## Directions
Reproduce the rows verbatim, starting at the beginning of the rows and ending at the line that contains "pre-heater is necessary", including both ends.

## The data
==============================
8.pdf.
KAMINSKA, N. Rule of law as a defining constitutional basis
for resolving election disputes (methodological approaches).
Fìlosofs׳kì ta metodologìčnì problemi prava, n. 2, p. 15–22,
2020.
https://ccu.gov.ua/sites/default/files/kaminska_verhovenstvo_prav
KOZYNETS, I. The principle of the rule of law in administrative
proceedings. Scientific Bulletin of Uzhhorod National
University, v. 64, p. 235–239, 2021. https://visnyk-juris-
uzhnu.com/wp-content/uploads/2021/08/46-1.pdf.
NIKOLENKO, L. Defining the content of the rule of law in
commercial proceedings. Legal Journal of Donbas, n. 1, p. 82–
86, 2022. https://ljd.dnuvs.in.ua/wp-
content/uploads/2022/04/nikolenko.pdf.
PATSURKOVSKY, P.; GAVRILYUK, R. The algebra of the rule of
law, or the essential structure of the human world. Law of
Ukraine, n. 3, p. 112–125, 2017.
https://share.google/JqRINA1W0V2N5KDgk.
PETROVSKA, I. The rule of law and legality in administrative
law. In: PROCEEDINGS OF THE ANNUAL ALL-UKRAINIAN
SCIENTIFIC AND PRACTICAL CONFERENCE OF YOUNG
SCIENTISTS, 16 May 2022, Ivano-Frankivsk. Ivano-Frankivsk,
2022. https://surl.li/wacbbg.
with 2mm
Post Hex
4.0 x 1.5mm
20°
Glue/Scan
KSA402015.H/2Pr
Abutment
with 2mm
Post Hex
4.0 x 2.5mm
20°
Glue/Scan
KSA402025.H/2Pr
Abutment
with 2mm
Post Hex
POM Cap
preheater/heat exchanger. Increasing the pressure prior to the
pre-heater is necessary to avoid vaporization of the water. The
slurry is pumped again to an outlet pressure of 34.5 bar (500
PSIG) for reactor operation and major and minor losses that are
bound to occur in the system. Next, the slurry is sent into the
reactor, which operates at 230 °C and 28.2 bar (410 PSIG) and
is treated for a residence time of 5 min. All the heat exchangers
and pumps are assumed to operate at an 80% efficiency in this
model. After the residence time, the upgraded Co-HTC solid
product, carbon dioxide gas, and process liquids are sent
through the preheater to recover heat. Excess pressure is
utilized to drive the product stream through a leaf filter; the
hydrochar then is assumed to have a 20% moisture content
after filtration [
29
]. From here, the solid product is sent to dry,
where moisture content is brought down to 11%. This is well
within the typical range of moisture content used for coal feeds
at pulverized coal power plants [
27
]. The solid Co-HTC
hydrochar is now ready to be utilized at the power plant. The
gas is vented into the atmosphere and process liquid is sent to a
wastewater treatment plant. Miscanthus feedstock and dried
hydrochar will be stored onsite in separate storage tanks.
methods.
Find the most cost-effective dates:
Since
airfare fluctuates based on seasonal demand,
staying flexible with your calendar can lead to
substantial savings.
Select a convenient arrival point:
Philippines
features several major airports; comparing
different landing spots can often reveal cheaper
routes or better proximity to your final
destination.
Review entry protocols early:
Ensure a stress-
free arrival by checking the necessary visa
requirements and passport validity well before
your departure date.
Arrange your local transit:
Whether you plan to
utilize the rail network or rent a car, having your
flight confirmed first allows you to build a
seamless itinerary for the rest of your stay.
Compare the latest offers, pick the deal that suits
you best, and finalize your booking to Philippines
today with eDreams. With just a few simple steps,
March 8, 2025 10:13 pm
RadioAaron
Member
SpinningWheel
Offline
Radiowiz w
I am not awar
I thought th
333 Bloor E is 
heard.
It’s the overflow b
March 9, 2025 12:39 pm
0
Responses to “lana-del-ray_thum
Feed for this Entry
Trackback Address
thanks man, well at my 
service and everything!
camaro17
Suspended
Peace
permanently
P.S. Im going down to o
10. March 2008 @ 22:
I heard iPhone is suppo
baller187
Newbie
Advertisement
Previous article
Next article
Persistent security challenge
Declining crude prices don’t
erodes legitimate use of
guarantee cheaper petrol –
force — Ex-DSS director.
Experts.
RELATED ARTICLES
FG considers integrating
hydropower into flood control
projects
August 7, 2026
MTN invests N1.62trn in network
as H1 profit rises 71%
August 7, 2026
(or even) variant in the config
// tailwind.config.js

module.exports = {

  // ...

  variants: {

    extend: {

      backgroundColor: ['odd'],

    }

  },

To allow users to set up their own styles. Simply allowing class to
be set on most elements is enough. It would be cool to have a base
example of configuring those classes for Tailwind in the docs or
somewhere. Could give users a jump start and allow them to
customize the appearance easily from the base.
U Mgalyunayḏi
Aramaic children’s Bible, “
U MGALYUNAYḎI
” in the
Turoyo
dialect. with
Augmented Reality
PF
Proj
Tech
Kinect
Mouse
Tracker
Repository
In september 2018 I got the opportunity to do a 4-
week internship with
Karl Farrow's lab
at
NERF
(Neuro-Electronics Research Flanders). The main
==============================
## Solution for this task
8.pdf.
KAMINSKA, N. Rule of law as a defining constitutional basis
for resolving election disputes (methodological approaches).
Fìlosofs׳kì ta metodologìčnì problemi prava, n. 2, p. 15–22,
2020.
https://ccu.gov.ua/sites/default/files/kaminska_verhovenstvo_prav
KOZYNETS, I. The principle of the rule of law in administrative
proceedings. Scientific Bulletin of Uzhhorod National
University, v. 64, p. 235–239, 2021. https://visnyk-juris-
uzhnu.com/wp-content/uploads/2021/08/46-1.pdf.
NIKOLENKO, L. Defining the content of the rule of law in
commercial proceedings. Legal Journal of Donbas, n. 1, p. 82–
86, 2022. https://ljd.dnuvs.in.ua/wp-
content/uploads/2022/04/nikolenko.pdf.
PATSURKOVSKY, P.; GAVRILYUK, R. The algebra of the rule of
law, or the essential structure of the human world. Law of
Ukraine, n. 3, p. 112–125, 2017.
https://share.google/JqRINA1W0V2N5KDgk.
PETROVSKA, I. The rule of law and legality in administrative
law. In: PROCEEDINGS OF THE ANNUAL ALL-UKRAINIAN
SCIENTIFIC AND PRACTICAL CONFERENCE OF YOUNG
SCIENTISTS, 16 May 2022, Ivano-Frankivsk. Ivano-Frankivsk,
2022. https://surl.li/wacbbg.
with 2mm
Post Hex
4.0 x 1.5mm
20°
Glue/Scan
KSA402015.H/2Pr
Abutment
with 2mm
Post Hex
4.0 x 2.5mm
20°
Glue/Scan
KSA402025.H/2Pr
Abutment
with 2mm
Post Hex
POM Cap
preheater/heat exchanger. Increasing the pressure prior to the
pre-heater is necessary to avoid vaporization of the water. The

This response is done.